# Work item
A complete answer includes every line below with the word "center".

Information supplied below:

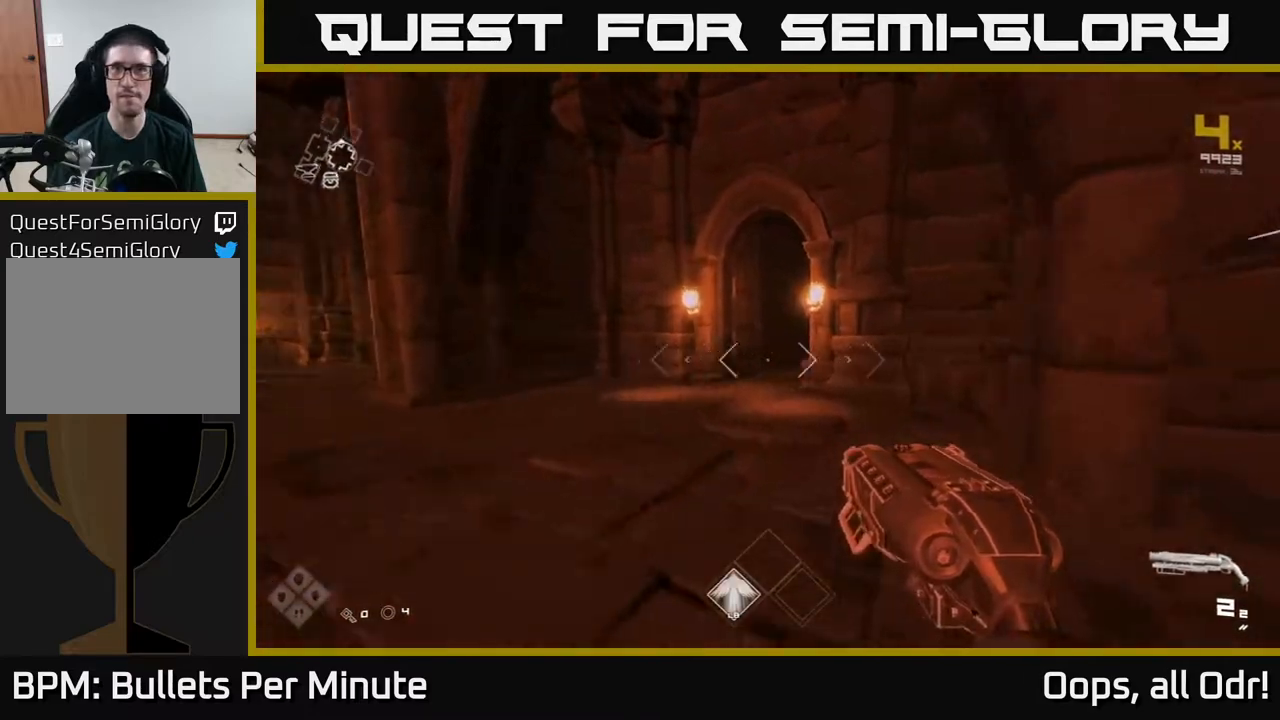
{"buttons": ["L1"], "left_stick": "up", "right_stick": "center", "events": [[117, "right_stick", "center"]]}
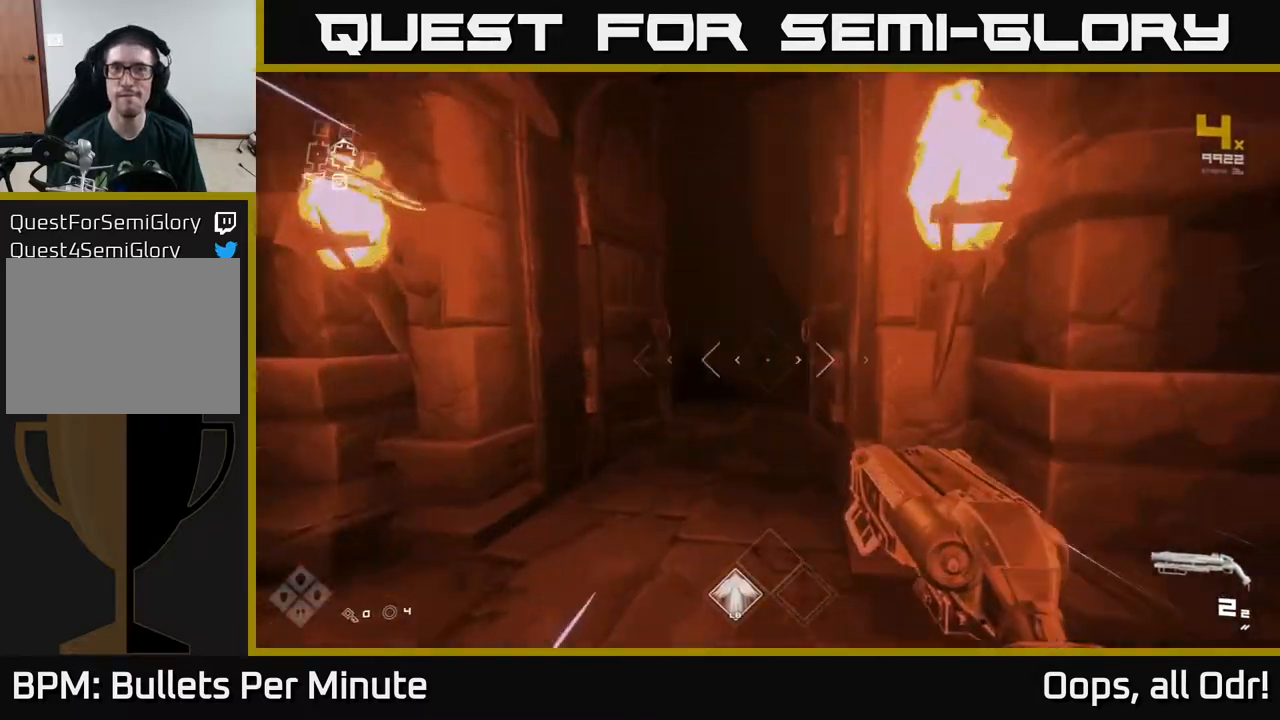
{"buttons": ["L1"], "left_stick": "up", "right_stick": "center", "events": []}
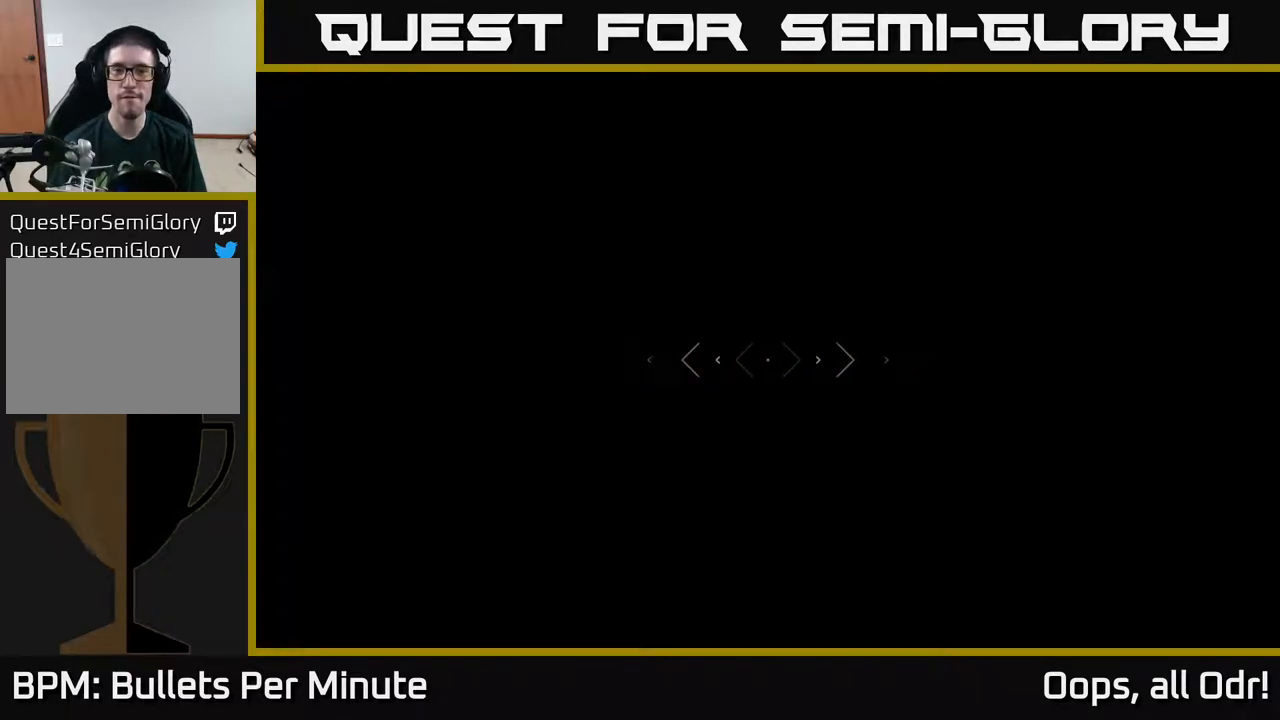
{"buttons": [], "left_stick": "up", "right_stick": "up-right", "events": [[33, "L1", "up"], [500, "right_stick", "up-right"]]}
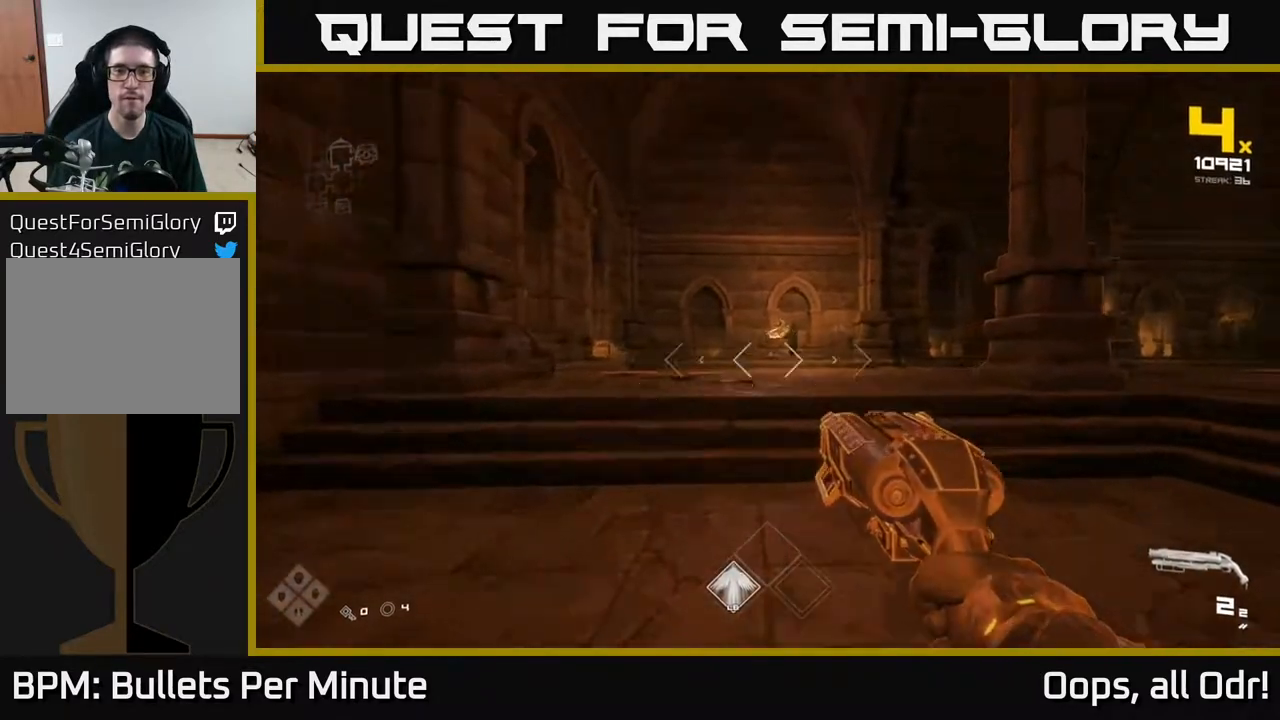
{"buttons": [], "left_stick": "up", "right_stick": "center", "events": [[100, "right_stick", "center"]]}
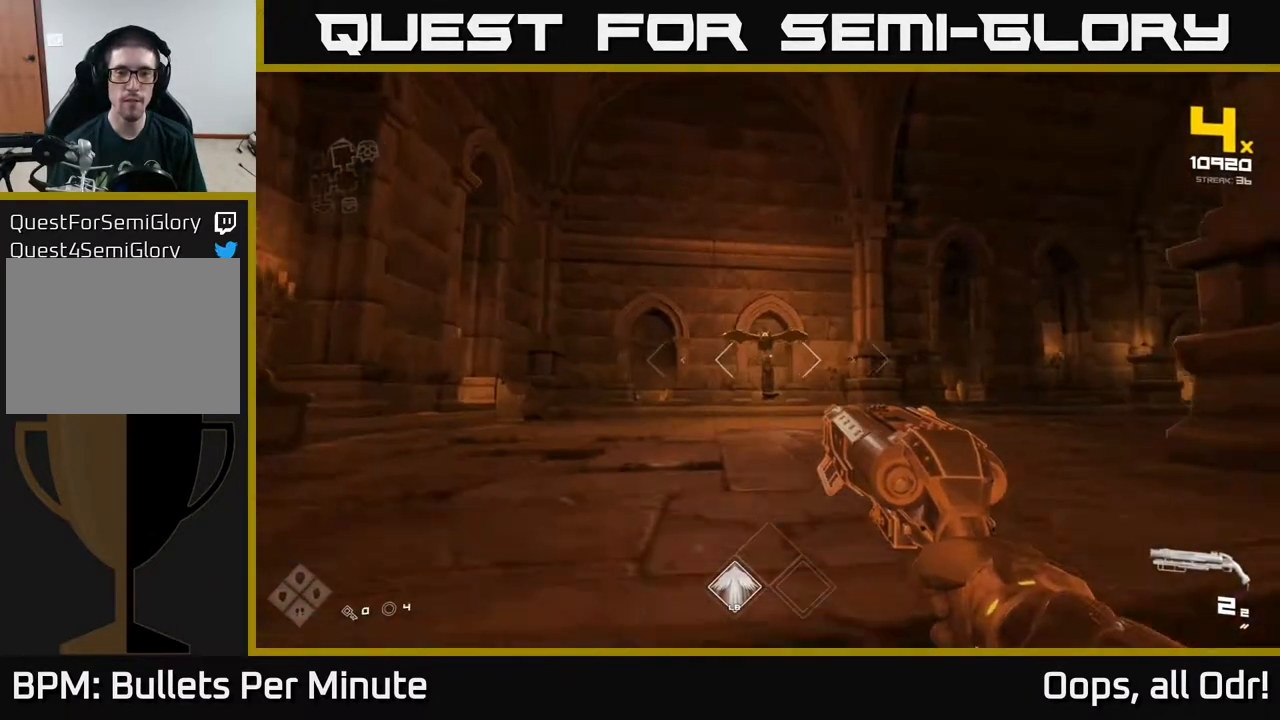
{"buttons": [], "left_stick": "up-left", "right_stick": "right", "events": [[250, "R2", "down"], [333, "R2", "up"], [333, "right_stick", "right"], [450, "left_stick", "up-left"]]}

End of Information supplied.

# Result for this exercise
{"buttons": ["L1"], "left_stick": "up", "right_stick": "center", "events": [[117, "right_stick", "center"]]}
{"buttons": ["L1"], "left_stick": "up", "right_stick": "center", "events": []}
{"buttons": [], "left_stick": "up", "right_stick": "center", "events": [[100, "right_stick", "center"]]}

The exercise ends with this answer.